Por esta razón la casa de Denver es un lugar precioso ante los desafíos americanos, donde la intuición de un bien mayor lleva a familias a dejar sus propios Estados y trasladarse a miles de kilómetros para vivir en esta «nueva» comunidad, donde es posible inscribir a los hijos en el colegio donde colaboran las Misioneras y compartir con ellas y los sacerdotes de la Fraternidad la vida de la parroquia.

Grenoble

En las faldas de los Alpes franceses nace la casa más reciente de estos veinte años. De la Francia «hija predilecta de la Iglesia» apenas quedan los campanarios como testimonio de una historia alejada en el tiempo.

Las Misioneras, acogidas con gran apertura y disponibilidad por parte del obispo Guy de Kerimel, se ocupan en primer lugar de acompañar a las personas y dar clase en el Liceo ITEC Duchesne, cercano a su casa. Formalmente es un instituto católico, pero la mayoría de los alumnos no son creyentes y muchos de ellos ni siquiera están bautizados. Precisamente, con estos chicos, con universitarios y jóvenes adultos se está realizando lo que decía Péguy: «la gracia de Dios es testaruda: si encuentra cerrada una puerta, entra por la ventana». Dios encuentra muchos caminos cuando los hombres lo rechazan y en Francia hay muchos que vuelven a la fe y piden el bautismo, ahí donde aparentemente estaban cerradas todas las puertas del corazón. En un ambiente tan laico, solo el hecho de llevar el hábito es ocasión de «volver a abrir el escenario del mundo a Dios», como dijo una vez don Massimo Camisasca. La curiosidad con la que la gente se fija en las Misioneras muchas veces se convierte en fuente de nuevas relaciones.

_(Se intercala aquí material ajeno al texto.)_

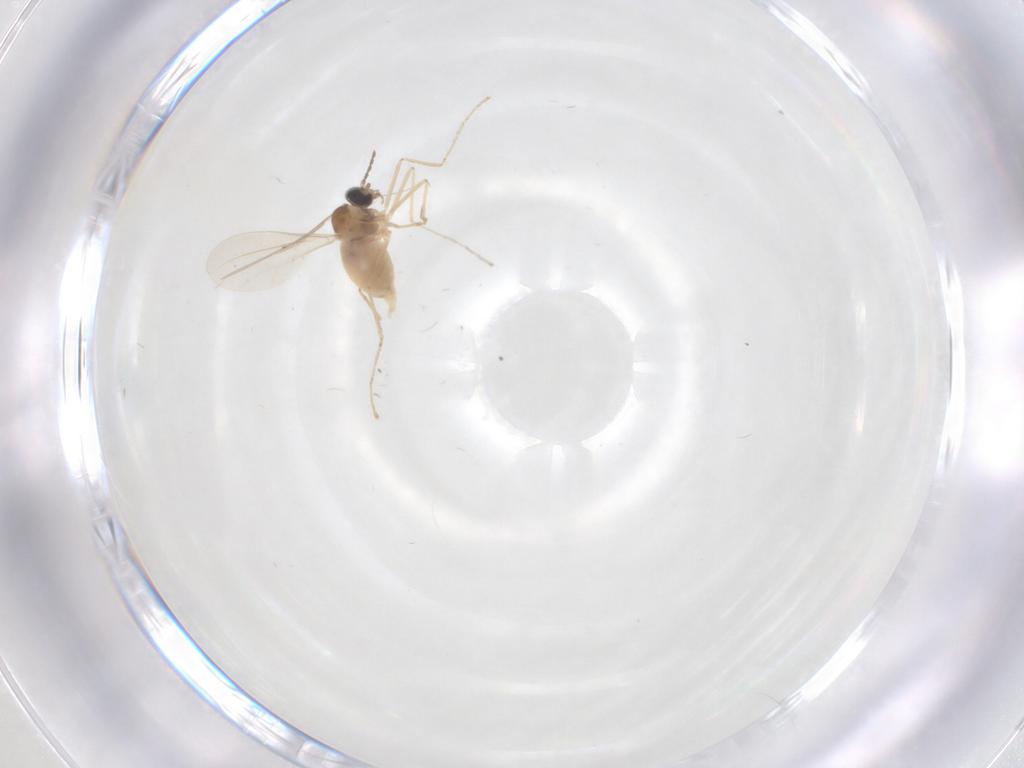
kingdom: Animalia
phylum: Arthropoda
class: Insecta
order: Diptera
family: Cecidomyiidae
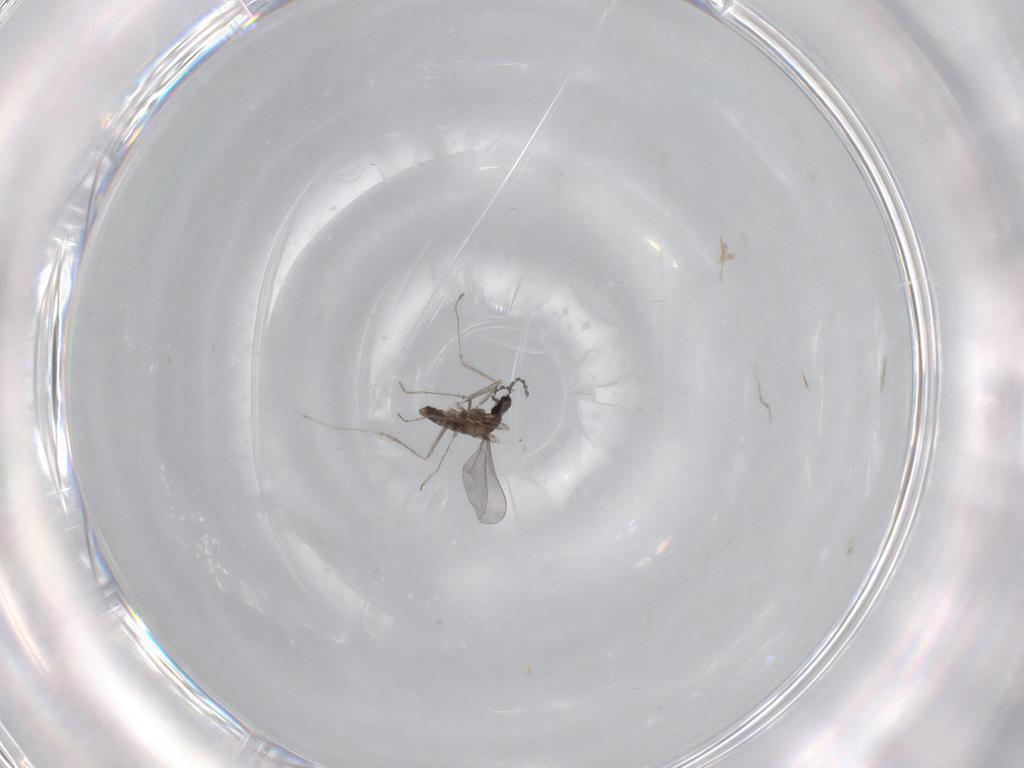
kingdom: Animalia
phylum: Arthropoda
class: Insecta
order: Diptera
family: Cecidomyiidae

La acogida se ha convertido en la constante maternal de estos años misioneros.

La casa también está abierta a niños, jóvenes y amigos. Organizados por grupos, van chez les soeurs, «a casa de las hermanas», para que todos sepan que la casa de las monjas es también su casa. Así es la Iglesia, que a través de ellas está conociendo a personas de todo tipo y procedencia (creyentes, ateos, católicos tradicionalistas, agnósticos…), que se ponen juntos a caminar.

Magliana

En lo que fue la primera casa de las Misioneras, hasta su traslado en 2017 a la Via Aurelia Antica, se encuentra ahora la misión en Magliana Vecchia, un barrio complejo, más conocido por las crónicas de los años 70 que por su vitalidad actual. La vida cotidiana se desarrolla entre talleres creativos, visitas a los enfermos y ancianos del barrio, y, después de la misa dominical, el esperado desayuno comunitario en los salones parroquiales de Madonna del Rosario. La devoción mariana está muy presente en el culto popular, que últimamente ha restablecido antiguas tradiciones olvidadas, como la Virgen Peregrina en las casas del barrio y la procesión por sus calles.

«Llama a la puerta y mi madre te abrirá…En el jardín está Dios, te espera y quiere hablar contigo, puedes sentarte cerca y escuchar», dice una canción de Chieffo, que describe mejor que nadie lo que hoy es esta casa.

De hecho, desde el año 2021, Magliana se ha convertido en un lugar de acogida para mujeres jóvenes, que por motivos muy distintas y con historias muy diferentes, pasan unos meses viviendo con las misioneras haciendo un camino personal. Se les propone permanecer con ellas un mínimo de tres meses y un máximo de dos años, para poder tener el tiempo suficiente y hacer un trabajo sobre sí mismas, proporcionándoles herramientas para el camino que les espera en los años siguientes. La acogida se ha convertido en la constante maternal de estos años misioneros, la forma en que se muestra a jóvenes y adultos, familias o amigos, en todos los rincones del mundo, la belleza y la felicidad de un «sí» constantemente renovado y vivido juntos.